Records excerpted from a collection:

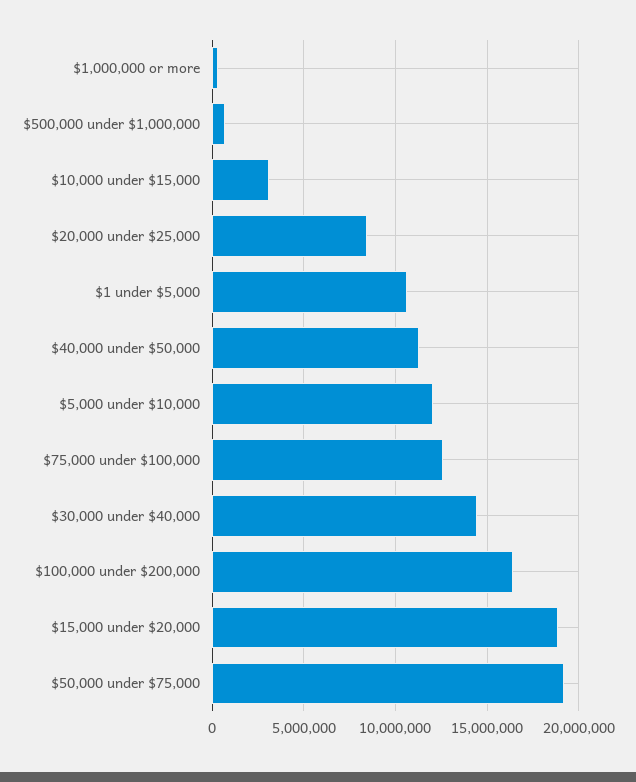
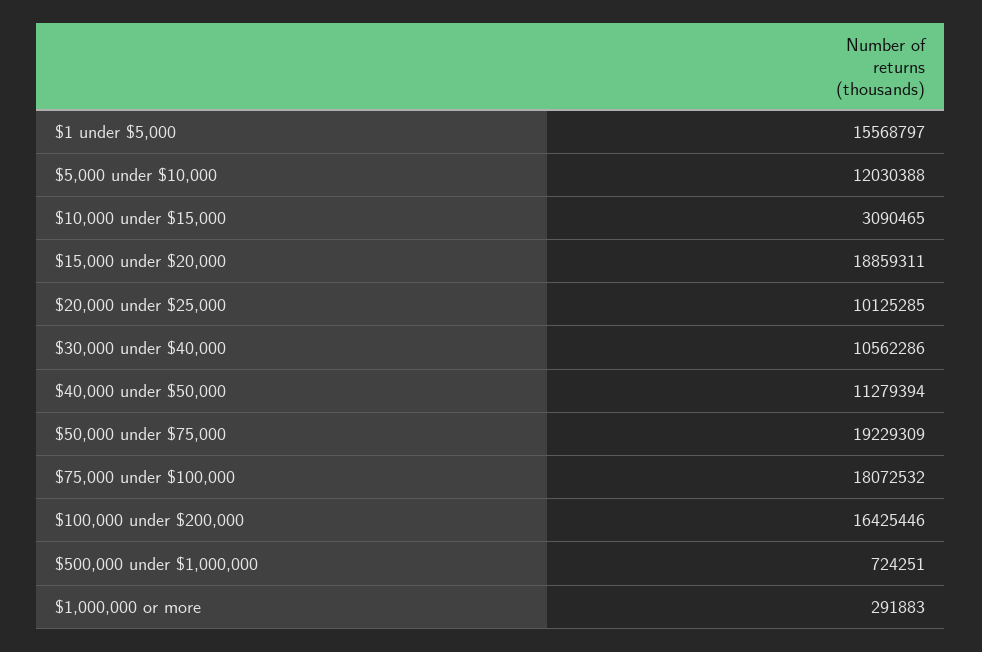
  {
    "$1,000,000 or more": 291883,
    "$500,000 under $1,000,000": 724251,
    "$10,000 under $15,000": 3090465,
-   "$20,000 under $25,000": 8500000,
+   "$20,000 under $25,000": 10125285,
-   "$1 under $5,000": 10500000,
+   "$1 under $5,000": 15568797,
    "$40,000 under $50,000": 11279394,
    "$5,000 under $10,000": 12030388,
-   "$75,000 under $100,000": 12500000,
+   "$75,000 under $100,000": 18072532,
-   "$30,000 under $40,000": 14500000,
+   "$30,000 under $40,000": 10562286,
    "$100,000 under $200,000": 16425446,
    "$15,000 under $20,000": 18859311,
    "$50,000 under $75,000": 19229309
  }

PROBLEM TO SOLVE.
Each line of the data should be printed again exactly. Please leave pictures out.

EXPECTED ANSWER.
  {
    "$1,000,000 or more": 291883,
    "$500,000 under $1,000,000": 724251,
    "$10,000 under $15,000": 3090465,
-   "$20,000 under $25,000": 8500000,
+   "$20,000 under $25,000": 10125285,
-   "$1 under $5,000": 10500000,
+   "$1 under $5,000": 15568797,
    "$40,000 under $50,000": 11279394,
    "$5,000 under $10,000": 12030388,
-   "$75,000 under $100,000": 12500000,
+   "$75,000 under $100,000": 18072532,
-   "$30,000 under $40,000": 14500000,
+   "$30,000 under $40,000": 10562286,
    "$100,000 under $200,000": 16425446,
    "$15,000 under $20,000": 18859311,
    "$50,000 under $75,000": 19229309
  }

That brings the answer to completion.